[[ INFORMATION SUPPLIED open ]]

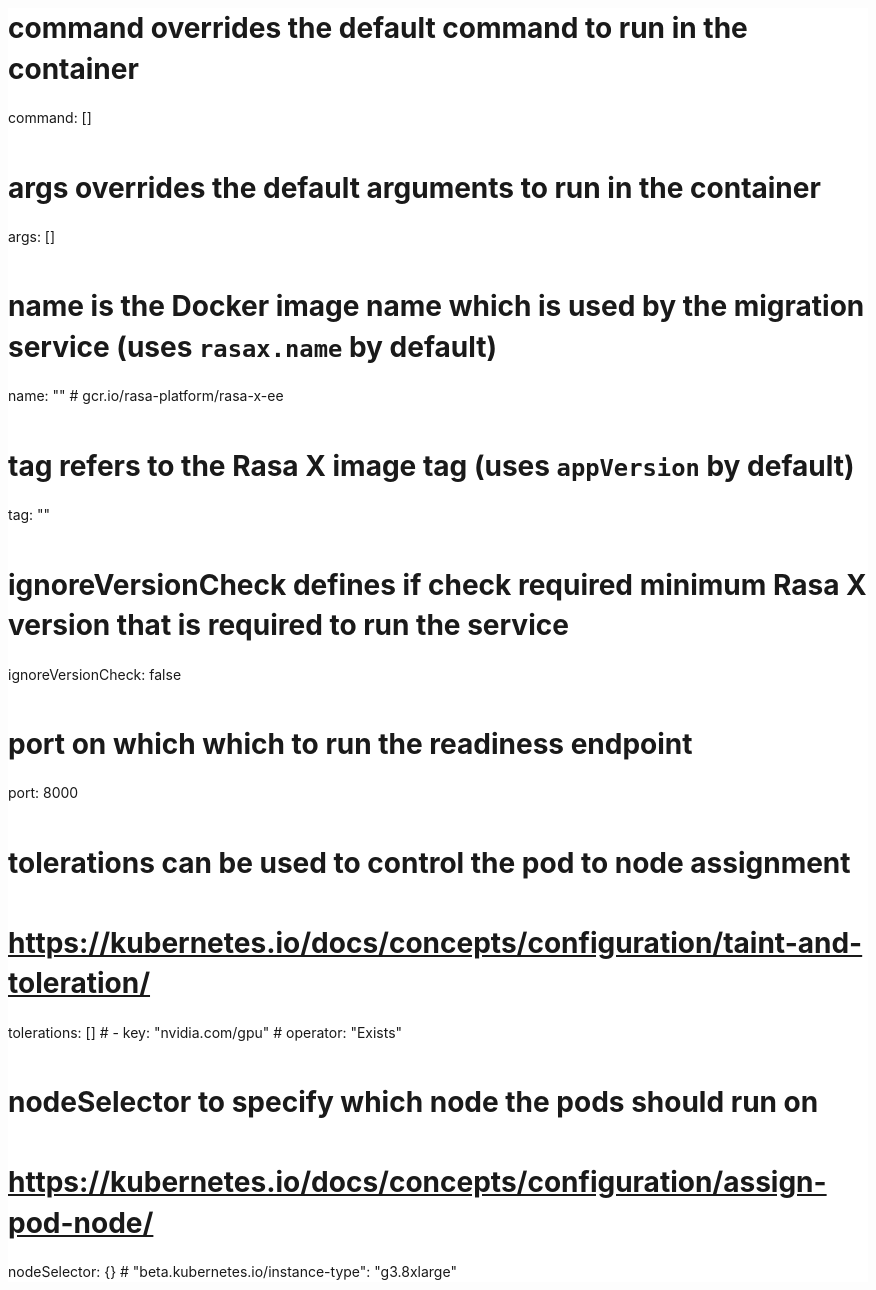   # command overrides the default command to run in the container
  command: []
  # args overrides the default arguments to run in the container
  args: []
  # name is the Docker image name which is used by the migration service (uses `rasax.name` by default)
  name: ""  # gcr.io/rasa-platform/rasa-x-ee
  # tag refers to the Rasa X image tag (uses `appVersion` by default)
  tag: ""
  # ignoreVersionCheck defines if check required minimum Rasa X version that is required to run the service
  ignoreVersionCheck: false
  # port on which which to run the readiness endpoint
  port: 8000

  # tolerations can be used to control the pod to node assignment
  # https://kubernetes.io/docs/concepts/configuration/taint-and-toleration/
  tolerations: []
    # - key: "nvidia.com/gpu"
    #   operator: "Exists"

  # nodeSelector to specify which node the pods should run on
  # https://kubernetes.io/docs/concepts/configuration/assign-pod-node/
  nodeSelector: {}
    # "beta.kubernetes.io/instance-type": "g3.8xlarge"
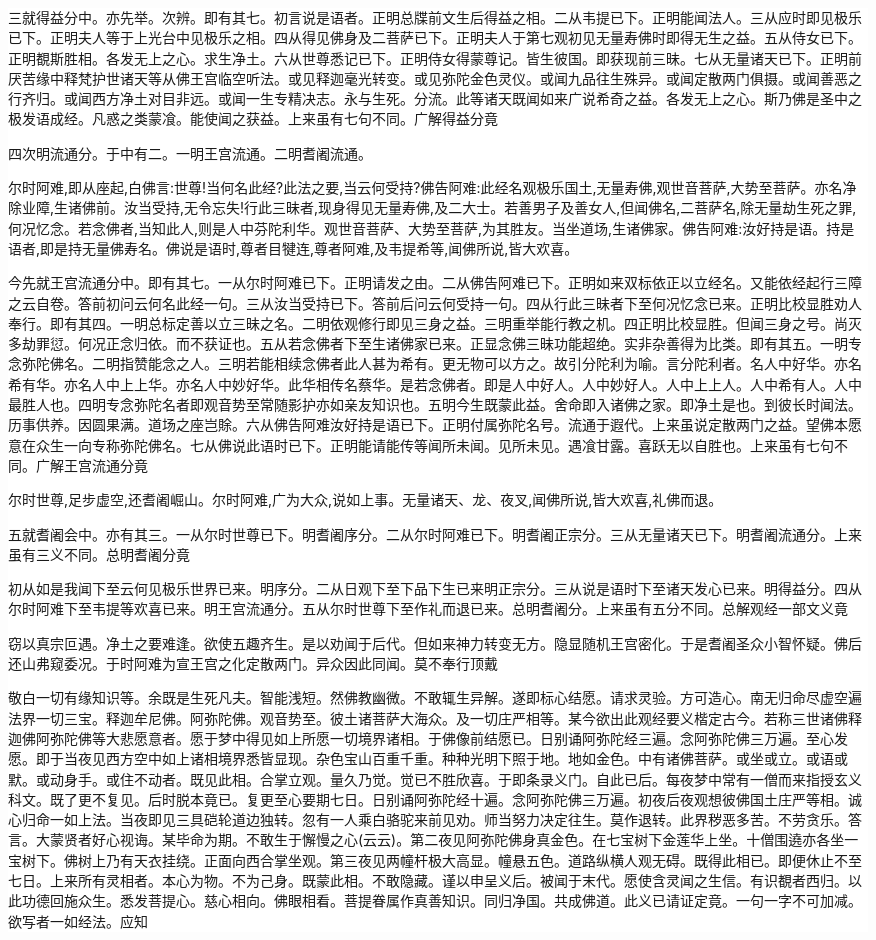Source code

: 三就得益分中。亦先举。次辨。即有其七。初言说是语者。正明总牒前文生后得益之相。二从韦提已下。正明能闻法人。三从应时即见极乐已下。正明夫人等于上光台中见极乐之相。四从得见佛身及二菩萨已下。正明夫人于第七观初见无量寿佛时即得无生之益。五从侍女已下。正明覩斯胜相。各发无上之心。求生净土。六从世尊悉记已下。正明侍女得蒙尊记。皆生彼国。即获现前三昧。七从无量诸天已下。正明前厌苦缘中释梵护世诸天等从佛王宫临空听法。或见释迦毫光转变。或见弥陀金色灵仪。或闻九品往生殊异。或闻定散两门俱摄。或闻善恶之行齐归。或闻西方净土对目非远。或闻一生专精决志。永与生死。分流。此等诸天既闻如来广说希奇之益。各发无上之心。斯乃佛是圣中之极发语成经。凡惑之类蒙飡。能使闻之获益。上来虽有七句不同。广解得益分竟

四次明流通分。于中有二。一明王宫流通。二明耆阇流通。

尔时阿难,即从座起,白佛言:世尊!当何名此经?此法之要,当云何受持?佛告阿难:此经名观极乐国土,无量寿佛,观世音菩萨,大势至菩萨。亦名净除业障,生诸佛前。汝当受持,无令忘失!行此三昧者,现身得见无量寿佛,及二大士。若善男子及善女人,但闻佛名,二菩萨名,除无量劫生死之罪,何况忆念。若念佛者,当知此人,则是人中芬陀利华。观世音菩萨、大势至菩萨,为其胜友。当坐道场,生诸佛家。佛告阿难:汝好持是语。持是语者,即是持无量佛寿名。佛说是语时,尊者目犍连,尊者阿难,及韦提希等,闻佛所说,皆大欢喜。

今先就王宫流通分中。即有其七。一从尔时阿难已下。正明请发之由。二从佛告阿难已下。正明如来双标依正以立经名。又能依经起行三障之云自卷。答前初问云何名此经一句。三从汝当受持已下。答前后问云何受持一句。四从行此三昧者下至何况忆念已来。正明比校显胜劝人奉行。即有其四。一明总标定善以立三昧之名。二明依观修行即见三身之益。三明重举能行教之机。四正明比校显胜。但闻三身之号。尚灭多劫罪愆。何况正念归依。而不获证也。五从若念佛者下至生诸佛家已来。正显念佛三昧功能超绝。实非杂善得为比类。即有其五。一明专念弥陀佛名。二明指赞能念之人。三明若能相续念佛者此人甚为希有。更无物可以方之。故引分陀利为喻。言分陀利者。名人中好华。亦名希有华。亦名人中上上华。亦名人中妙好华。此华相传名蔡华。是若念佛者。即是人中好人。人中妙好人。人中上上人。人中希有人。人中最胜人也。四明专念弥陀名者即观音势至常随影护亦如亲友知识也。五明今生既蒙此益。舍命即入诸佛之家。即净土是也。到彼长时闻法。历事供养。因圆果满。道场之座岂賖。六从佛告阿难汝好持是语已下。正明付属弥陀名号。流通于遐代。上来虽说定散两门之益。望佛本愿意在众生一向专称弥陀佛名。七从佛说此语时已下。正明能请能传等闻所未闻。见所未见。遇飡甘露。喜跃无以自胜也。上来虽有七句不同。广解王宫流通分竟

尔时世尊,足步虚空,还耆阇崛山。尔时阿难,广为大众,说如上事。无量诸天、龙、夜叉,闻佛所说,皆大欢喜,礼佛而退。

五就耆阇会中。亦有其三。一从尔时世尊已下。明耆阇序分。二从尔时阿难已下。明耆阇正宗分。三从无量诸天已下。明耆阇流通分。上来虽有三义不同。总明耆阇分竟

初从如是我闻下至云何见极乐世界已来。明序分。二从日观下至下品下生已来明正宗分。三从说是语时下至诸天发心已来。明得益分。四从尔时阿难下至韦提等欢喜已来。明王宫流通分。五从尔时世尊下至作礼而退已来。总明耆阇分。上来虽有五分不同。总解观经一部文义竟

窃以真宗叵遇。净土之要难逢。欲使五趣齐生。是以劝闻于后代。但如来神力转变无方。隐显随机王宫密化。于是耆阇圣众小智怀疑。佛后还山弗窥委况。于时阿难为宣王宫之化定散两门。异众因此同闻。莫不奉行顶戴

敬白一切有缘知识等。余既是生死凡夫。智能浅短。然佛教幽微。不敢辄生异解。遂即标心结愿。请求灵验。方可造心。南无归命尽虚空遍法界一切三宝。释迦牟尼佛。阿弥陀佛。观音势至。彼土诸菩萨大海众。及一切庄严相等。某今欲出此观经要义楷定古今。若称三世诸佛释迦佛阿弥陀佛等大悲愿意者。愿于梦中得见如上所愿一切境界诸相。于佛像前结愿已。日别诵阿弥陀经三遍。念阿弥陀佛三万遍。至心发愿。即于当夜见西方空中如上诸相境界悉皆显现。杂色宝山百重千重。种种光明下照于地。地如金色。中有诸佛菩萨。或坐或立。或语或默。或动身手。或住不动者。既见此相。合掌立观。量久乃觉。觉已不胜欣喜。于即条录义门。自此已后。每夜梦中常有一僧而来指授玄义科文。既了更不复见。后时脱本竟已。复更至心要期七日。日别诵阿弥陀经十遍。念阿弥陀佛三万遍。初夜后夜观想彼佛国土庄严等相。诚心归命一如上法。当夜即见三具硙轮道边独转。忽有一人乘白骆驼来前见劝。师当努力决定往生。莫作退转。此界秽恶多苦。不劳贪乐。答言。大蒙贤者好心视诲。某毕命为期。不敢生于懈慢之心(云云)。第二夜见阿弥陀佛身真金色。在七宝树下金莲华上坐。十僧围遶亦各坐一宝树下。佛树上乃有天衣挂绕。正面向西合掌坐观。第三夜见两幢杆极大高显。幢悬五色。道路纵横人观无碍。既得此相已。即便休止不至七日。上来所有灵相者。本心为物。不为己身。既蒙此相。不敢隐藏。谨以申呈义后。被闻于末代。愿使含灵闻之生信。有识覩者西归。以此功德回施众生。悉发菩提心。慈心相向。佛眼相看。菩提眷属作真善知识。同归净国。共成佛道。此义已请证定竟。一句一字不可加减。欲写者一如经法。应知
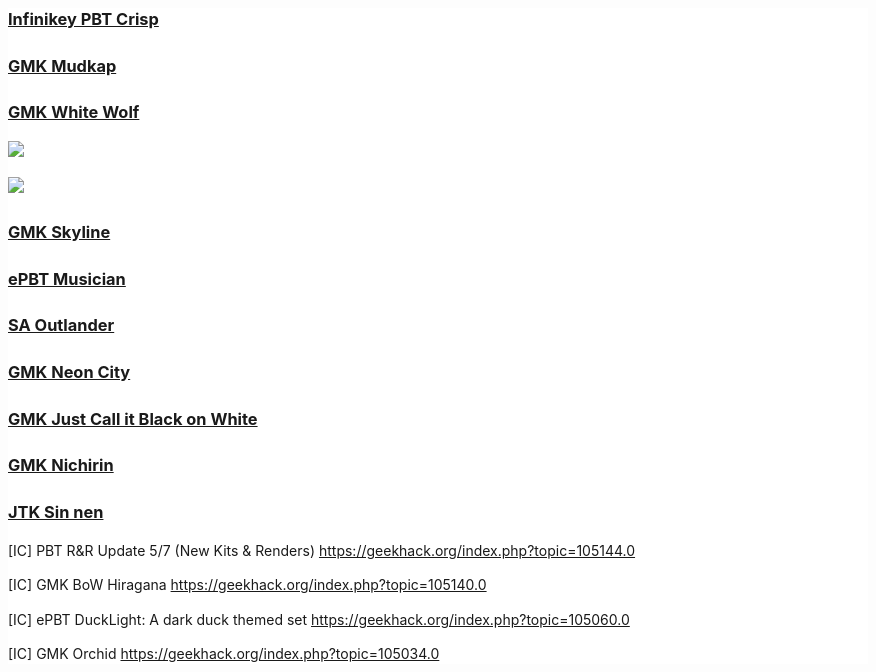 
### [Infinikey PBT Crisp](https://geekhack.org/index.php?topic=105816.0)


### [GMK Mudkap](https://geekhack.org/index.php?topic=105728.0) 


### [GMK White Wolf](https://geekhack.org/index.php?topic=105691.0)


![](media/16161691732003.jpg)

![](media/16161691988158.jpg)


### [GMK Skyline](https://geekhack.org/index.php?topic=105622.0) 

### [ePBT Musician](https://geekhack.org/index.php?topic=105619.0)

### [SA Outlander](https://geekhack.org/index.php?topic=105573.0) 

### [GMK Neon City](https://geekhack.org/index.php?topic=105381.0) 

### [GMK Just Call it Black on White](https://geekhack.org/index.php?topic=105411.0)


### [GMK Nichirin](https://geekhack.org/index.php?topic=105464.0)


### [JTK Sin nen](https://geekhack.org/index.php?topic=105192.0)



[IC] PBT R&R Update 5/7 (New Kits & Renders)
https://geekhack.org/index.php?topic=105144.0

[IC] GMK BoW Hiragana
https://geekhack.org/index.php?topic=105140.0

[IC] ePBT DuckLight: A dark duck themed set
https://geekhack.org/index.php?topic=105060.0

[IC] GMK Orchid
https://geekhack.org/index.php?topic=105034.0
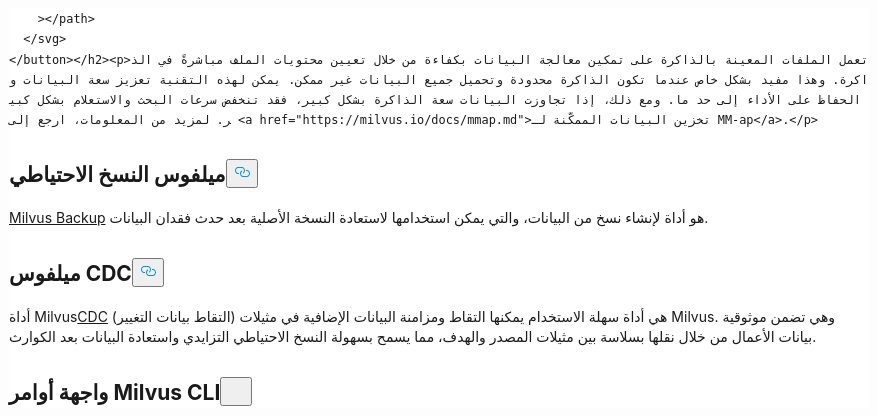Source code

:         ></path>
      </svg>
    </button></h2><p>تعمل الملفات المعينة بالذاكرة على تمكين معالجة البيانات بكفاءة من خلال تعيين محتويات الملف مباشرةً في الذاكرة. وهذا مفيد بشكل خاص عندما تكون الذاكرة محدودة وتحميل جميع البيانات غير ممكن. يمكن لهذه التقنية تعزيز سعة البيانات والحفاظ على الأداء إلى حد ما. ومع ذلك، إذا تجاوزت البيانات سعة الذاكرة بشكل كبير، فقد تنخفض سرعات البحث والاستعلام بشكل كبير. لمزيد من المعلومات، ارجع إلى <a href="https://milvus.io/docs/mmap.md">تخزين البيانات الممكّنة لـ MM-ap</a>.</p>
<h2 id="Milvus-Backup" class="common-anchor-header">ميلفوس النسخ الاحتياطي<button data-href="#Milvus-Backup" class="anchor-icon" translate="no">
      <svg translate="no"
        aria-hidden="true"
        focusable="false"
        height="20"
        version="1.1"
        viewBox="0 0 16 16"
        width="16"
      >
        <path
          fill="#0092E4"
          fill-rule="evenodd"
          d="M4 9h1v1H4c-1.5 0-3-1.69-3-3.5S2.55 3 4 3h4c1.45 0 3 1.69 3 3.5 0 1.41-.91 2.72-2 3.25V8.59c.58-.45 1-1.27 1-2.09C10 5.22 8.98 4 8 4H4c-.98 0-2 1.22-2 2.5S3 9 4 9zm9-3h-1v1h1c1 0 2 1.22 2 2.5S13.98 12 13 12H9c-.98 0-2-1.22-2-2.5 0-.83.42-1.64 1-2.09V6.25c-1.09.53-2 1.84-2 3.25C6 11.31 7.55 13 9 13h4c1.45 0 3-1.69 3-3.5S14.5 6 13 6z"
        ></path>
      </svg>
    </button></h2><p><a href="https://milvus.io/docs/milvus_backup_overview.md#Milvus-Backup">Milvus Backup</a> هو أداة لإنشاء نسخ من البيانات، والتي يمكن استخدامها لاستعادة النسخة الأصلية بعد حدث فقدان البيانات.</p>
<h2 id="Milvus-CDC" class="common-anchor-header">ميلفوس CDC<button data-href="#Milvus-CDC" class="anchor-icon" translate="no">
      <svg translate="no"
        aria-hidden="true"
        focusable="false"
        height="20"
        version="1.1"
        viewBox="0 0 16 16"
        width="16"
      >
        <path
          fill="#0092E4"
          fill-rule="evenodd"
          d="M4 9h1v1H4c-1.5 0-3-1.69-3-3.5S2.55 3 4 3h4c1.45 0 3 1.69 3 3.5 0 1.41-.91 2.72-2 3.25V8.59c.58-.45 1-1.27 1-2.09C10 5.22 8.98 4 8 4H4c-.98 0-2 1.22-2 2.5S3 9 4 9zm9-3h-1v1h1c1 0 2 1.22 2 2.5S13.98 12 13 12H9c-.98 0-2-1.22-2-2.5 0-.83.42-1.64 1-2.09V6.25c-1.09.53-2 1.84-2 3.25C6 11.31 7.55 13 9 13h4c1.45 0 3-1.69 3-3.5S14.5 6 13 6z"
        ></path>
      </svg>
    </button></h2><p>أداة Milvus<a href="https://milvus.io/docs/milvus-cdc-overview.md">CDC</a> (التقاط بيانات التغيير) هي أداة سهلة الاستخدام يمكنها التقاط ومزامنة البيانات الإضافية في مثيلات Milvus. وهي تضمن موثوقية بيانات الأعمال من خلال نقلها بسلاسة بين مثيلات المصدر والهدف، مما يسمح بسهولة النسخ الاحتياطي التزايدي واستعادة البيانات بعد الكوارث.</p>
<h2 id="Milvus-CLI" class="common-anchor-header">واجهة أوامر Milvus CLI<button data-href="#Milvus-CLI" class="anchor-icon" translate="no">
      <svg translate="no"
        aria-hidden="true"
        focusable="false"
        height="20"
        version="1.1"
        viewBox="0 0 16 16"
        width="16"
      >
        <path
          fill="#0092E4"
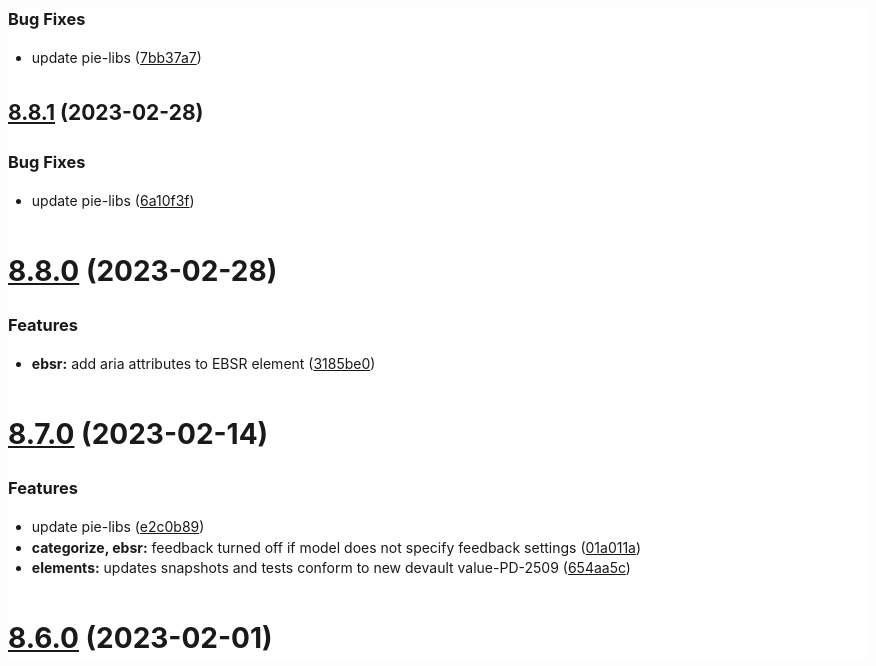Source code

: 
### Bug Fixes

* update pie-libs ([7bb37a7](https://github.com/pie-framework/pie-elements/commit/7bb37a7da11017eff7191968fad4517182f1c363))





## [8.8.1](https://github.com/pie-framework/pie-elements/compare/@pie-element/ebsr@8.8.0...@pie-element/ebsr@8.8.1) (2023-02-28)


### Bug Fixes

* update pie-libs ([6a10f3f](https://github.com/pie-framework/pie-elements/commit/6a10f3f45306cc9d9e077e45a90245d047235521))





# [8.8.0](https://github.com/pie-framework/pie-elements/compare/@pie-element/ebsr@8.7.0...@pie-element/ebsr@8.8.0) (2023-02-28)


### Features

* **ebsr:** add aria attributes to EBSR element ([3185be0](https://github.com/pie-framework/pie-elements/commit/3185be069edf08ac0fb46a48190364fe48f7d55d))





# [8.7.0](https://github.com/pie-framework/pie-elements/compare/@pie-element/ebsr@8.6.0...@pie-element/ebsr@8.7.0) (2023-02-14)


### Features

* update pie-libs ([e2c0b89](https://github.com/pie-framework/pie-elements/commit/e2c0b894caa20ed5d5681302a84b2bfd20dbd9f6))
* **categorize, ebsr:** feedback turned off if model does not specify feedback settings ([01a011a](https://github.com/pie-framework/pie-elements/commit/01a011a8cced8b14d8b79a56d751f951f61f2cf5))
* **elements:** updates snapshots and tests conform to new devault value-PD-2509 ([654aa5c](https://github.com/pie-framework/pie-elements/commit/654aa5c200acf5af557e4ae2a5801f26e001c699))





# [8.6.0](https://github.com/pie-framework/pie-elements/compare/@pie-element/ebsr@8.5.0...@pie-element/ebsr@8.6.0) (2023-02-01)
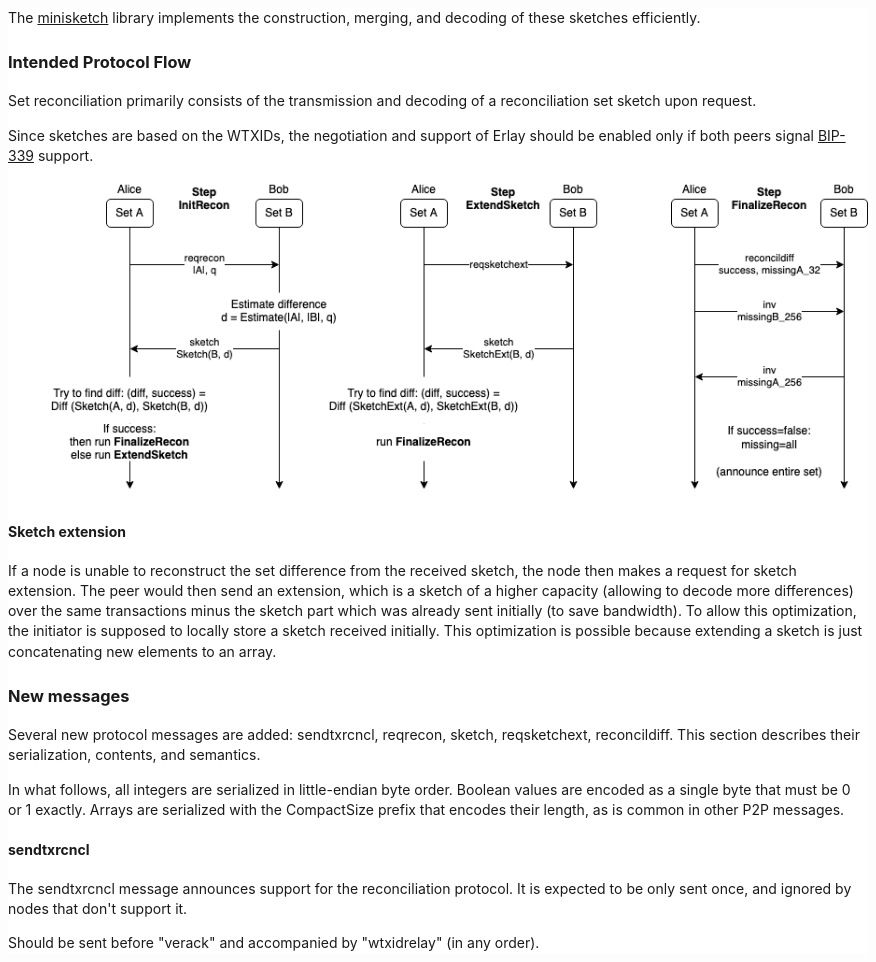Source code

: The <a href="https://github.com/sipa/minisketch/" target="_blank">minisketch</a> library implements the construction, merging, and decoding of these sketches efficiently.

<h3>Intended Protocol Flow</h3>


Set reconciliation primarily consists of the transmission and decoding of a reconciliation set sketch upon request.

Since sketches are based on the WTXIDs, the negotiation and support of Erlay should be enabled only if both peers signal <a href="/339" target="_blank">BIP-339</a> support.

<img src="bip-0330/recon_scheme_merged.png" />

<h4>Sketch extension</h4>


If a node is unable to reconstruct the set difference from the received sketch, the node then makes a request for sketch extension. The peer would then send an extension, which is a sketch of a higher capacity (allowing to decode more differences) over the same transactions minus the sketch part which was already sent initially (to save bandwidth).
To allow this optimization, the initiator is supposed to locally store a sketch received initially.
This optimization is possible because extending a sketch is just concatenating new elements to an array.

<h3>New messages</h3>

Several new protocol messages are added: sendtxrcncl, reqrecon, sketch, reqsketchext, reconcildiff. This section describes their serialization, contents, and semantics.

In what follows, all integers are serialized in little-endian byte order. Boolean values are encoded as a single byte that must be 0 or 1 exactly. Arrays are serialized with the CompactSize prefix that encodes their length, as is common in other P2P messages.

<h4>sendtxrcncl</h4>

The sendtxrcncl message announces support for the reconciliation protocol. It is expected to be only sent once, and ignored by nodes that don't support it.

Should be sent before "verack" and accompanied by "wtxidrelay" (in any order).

[[ INFORMATION SUPPLIED closed ]]

INSTRUCTIONS FOR THE TASK
Whenever a line of the records holds the string "ePBT", pick it out and copy it.

OUTPUT OF THE EXERCISE
### [ePBT Musician](https://geekhack.org/index.php?topic=105619.0)
[IC] ePBT DuckLight: A dark duck themed set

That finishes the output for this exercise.